Short questions with somewhat involved answers. In terms of MySQL (and databases in general)…
- What is a character set?
- What is a collation?
- How do they interact?
- Is this something you even need to worry about?
[answer]Answer: Let’s answer the last question first: Yes, this is definitely something you need to worry about. Even if your target audience today is in a single country and speaks a single language, the world around you is definitely moving toward a more flexible handling of characters and languages than you might realize. Who knows where the next data set you’ll be asked to import originated?
With that out of the way…
A character set is a collection of symbols, like “1″, “A”, “+”, “æ”, etc. It defines what those symbols look like, but does not tell us anything about ordering of the characters or how to interpret details like Upper- and lowercase instances (if any) of the same symbol. The ASCII character set defines symbols like A-Z, a-z, 0-9, and a number of other symbols. The Latin-1 character set (which MySQL uses as default) formalizes this a bit further; character sets like UTF-8 contains many more symbols.

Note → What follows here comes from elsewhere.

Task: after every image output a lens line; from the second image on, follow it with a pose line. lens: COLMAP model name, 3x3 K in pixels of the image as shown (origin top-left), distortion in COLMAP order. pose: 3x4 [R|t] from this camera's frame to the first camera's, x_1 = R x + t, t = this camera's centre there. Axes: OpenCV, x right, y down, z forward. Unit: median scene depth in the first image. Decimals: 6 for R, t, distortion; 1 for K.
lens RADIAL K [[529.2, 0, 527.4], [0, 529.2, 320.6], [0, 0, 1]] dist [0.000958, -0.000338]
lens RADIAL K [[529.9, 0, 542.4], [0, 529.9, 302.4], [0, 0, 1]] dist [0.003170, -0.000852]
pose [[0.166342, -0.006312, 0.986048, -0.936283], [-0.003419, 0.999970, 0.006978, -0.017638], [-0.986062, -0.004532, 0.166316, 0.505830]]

A collation defines, within one character set, the ordering of the symbols as well as details defining upper- and lower case instances of the same letter (or, in the case of binary collations, defines that such distinctions should be ignored). Details such as whether “Ó” should be regarded as “O” or “aa” should be considered to “å”* during sorting is also handled by the collation.

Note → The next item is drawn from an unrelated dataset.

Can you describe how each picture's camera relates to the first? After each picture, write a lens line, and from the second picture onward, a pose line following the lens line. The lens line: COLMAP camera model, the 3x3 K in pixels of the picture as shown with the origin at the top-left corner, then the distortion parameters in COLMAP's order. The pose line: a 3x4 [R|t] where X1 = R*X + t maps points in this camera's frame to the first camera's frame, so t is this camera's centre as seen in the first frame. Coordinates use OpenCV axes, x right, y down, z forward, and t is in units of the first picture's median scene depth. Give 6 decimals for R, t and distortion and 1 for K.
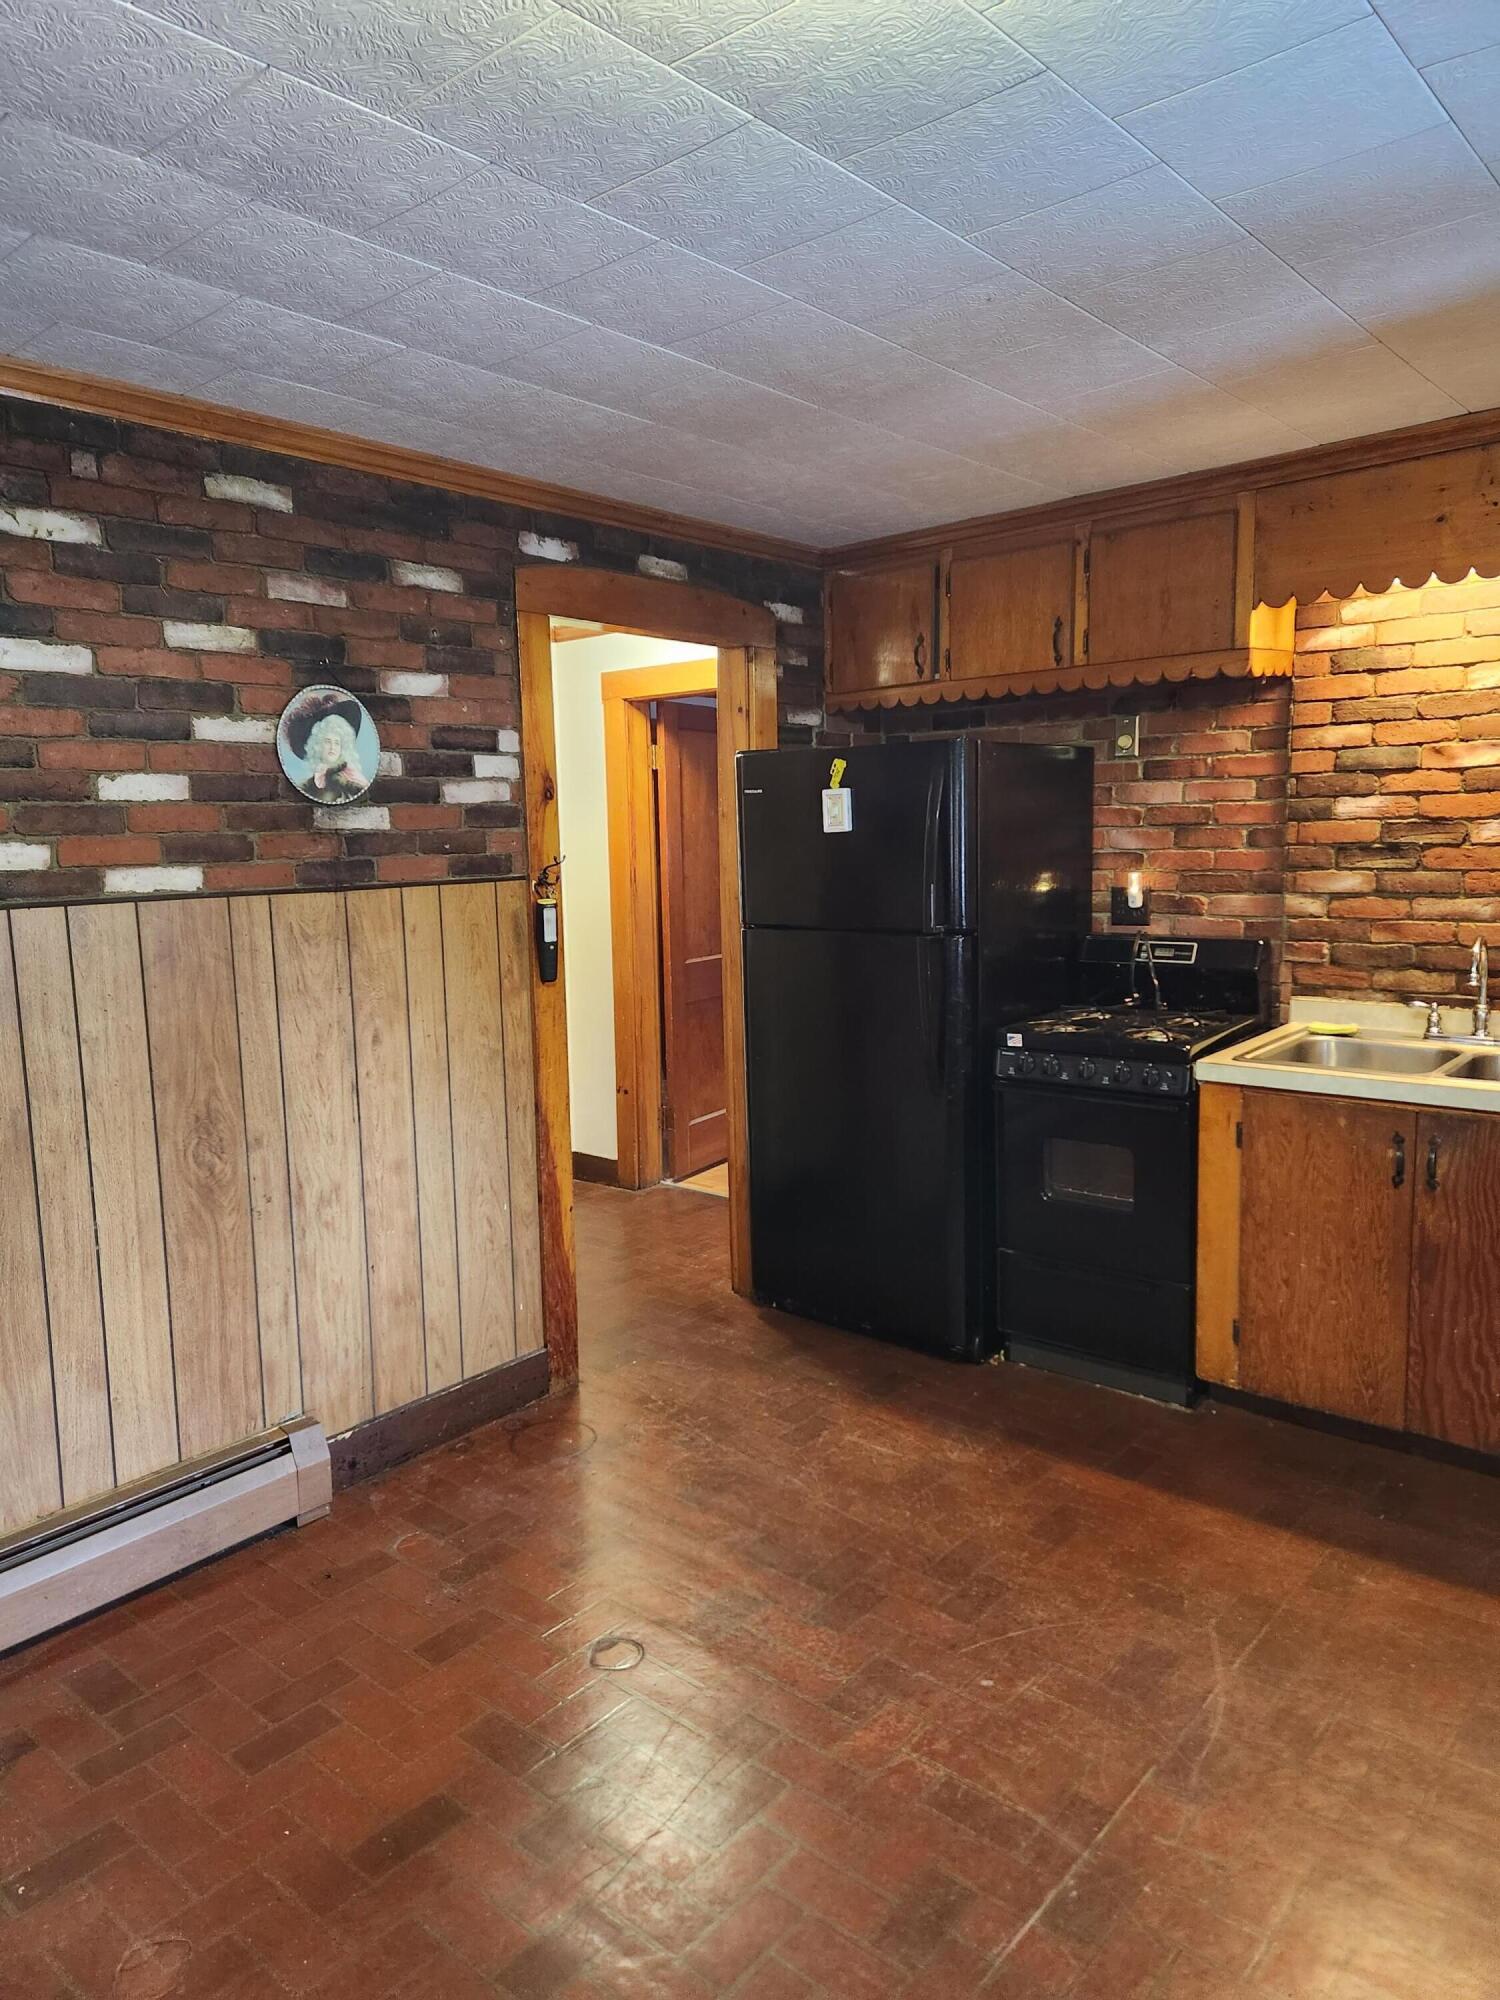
lens RADIAL K [[1321.6, 0, 760.7], [0, 1321.6, 1007.6], [0, 0, 1]] dist [0.111793, -0.103343]
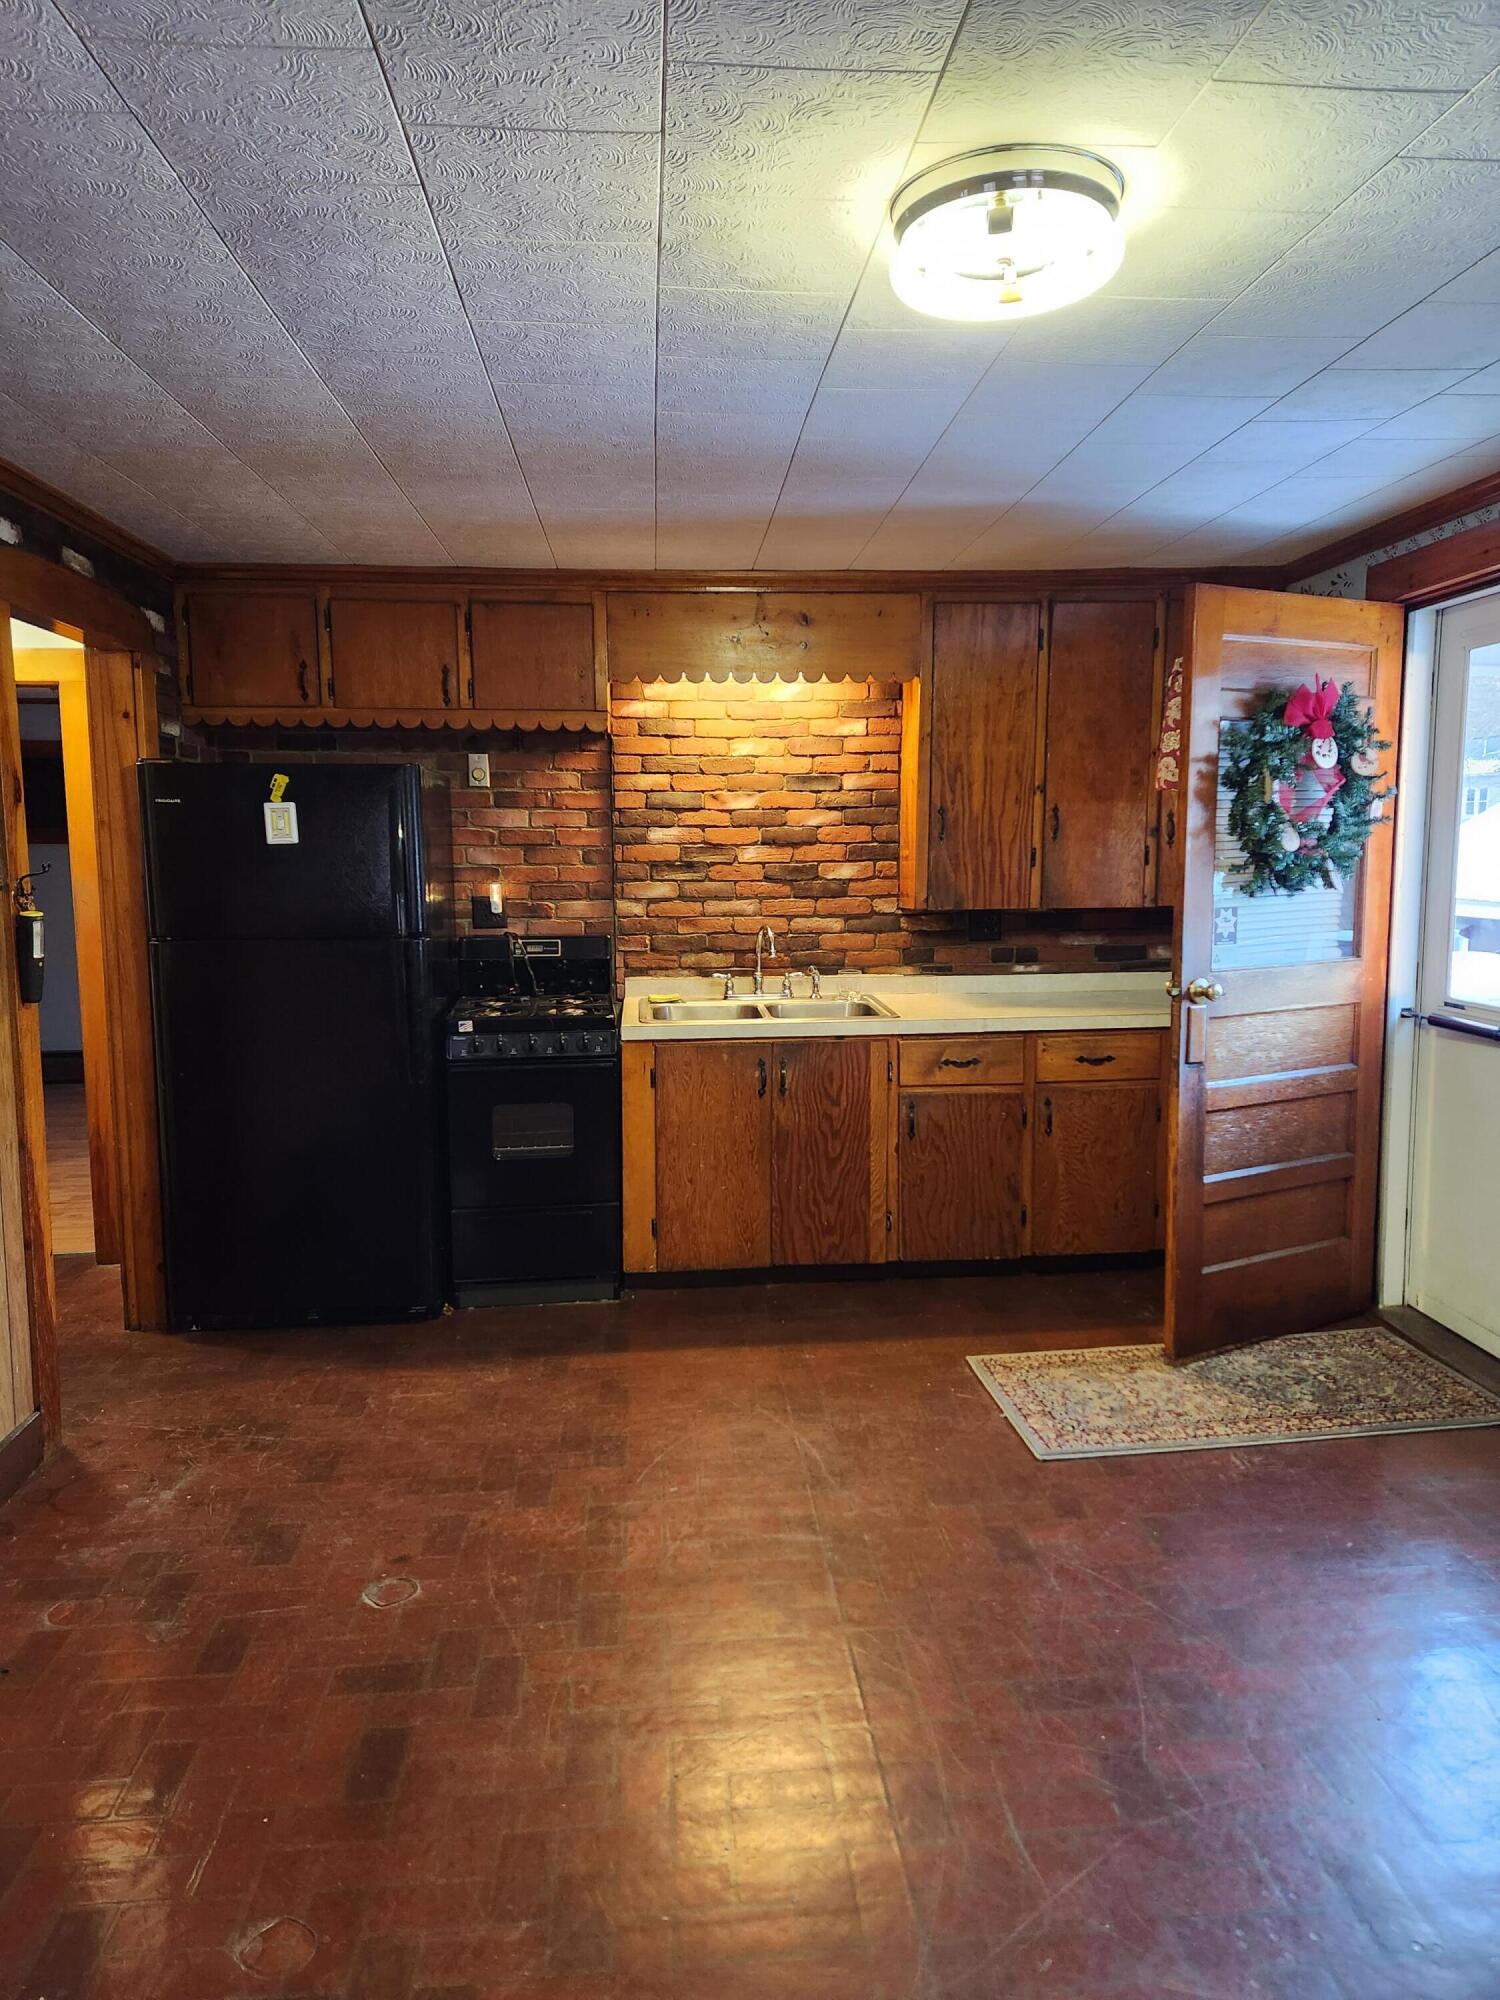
lens RADIAL K [[1321.6, 0, 760.7], [0, 1321.6, 1007.6], [0, 0, 1]] dist [0.111793, -0.103343]
pose [[0.697469, -0.071784, 0.713010, -0.458512], [0.087650, 0.996045, 0.014540, 0.014249], [-0.711234, 0.052354, 0.701003, -0.000459]]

Simply put, the combination of character set and collation is what makes up the alphabet of a particular language in a particular region.

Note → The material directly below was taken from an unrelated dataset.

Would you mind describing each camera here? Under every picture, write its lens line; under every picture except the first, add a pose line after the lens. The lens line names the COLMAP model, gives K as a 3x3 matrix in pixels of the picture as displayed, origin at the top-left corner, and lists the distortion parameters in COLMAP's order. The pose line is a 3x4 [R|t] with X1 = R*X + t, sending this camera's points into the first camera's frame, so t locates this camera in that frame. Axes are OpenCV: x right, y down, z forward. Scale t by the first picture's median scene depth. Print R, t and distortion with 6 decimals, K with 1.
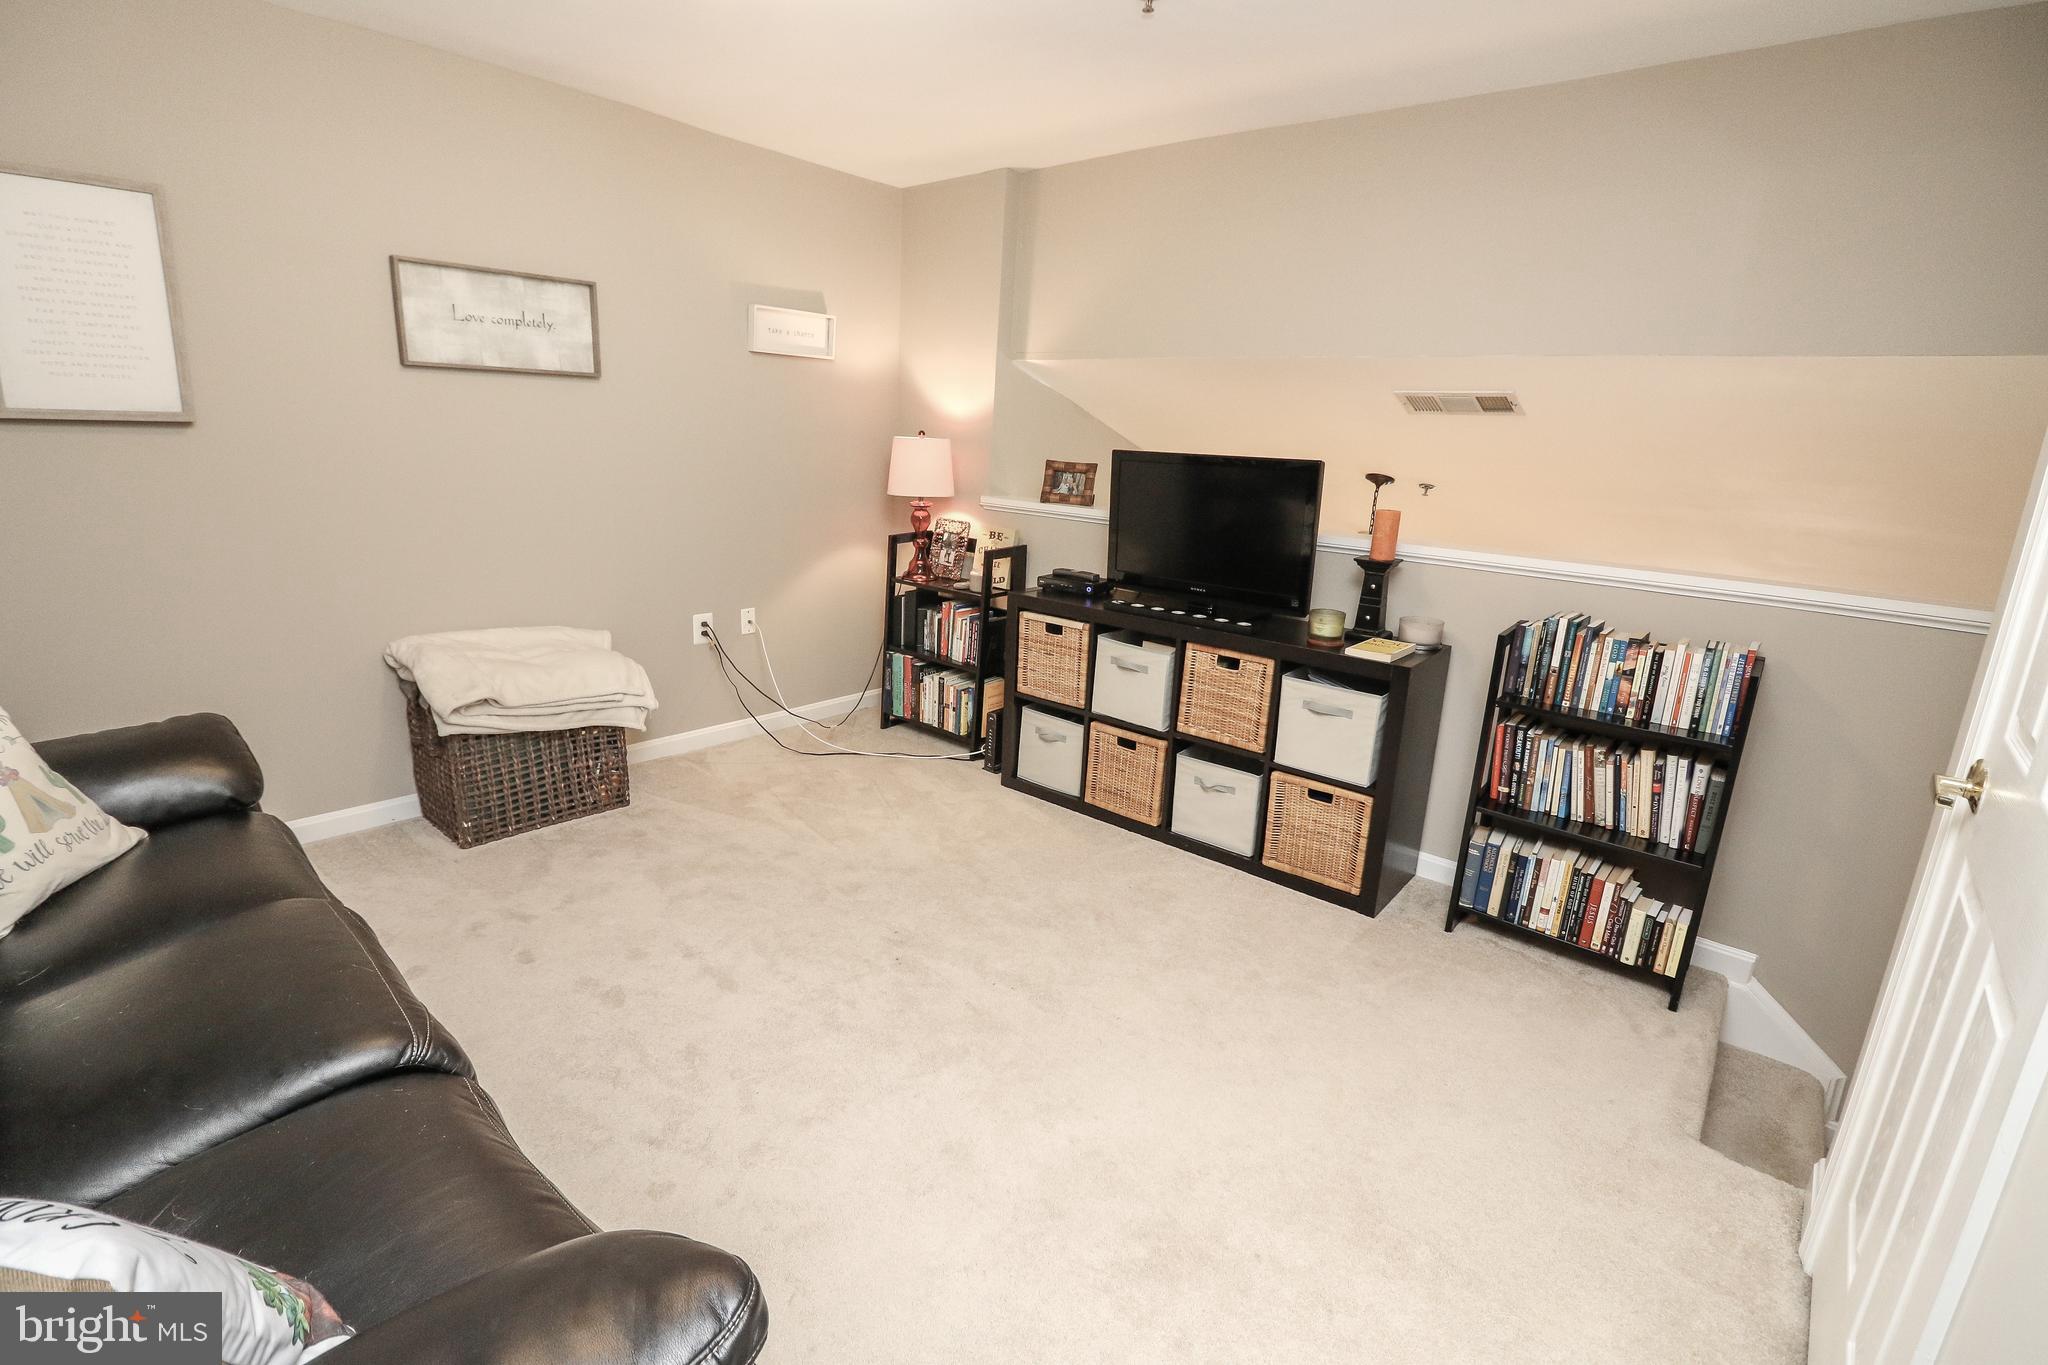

When I was teaching for MySQL AB, I often brought along a couple of alphabet blocks like those you see in the picture to explain the difference. A character set roughly correspods to what you have when you tip the blocks from a bag unto the table: a bunch of symbols in no particular order. Once you start ordering the blocks into “A”, “B”, … you attain the sorting order, and hence your first step toward a collation.
One character set may be used to cover several different languages, with closely related characters in their alphabet. Latin-1, for example, covers most if not all of the languages native to the Western hemisphere. But each language within that area imposes different rules on sorting and other interpretations, and one language (German) even defines different sorting orders depending on the particular usage of the data.
Any particular character set has at least one, and often many associated collations; Any particular collation always belongs to one character set only. All of this can be quite daunting at first, but happily MySQL makes it quite easy to not only define default values for your databases, tables and columns; you can also tell MySQL to use different collations on individual queries depending on your exact needs.
*This is the case in Danish, where “aa” (sounds like the English “o”) has quite a different sound than double-a. This “traditional” form that was attempted replaced by the single letter “å” in a reform of the written language in 1948, introducing quite some headaches (not least later on when computers became commonplace) as the new letter was put at the end of the alphabet. Just to add to the trouble, there are instances where two as do appear side-by-side but are pronounced as two as and not å. Besides, this idea never really caught on with many of the more conservative thinkers, so no there’s a movement back to the old form of two as. Which doesn’t make life any easier on the CompSci people.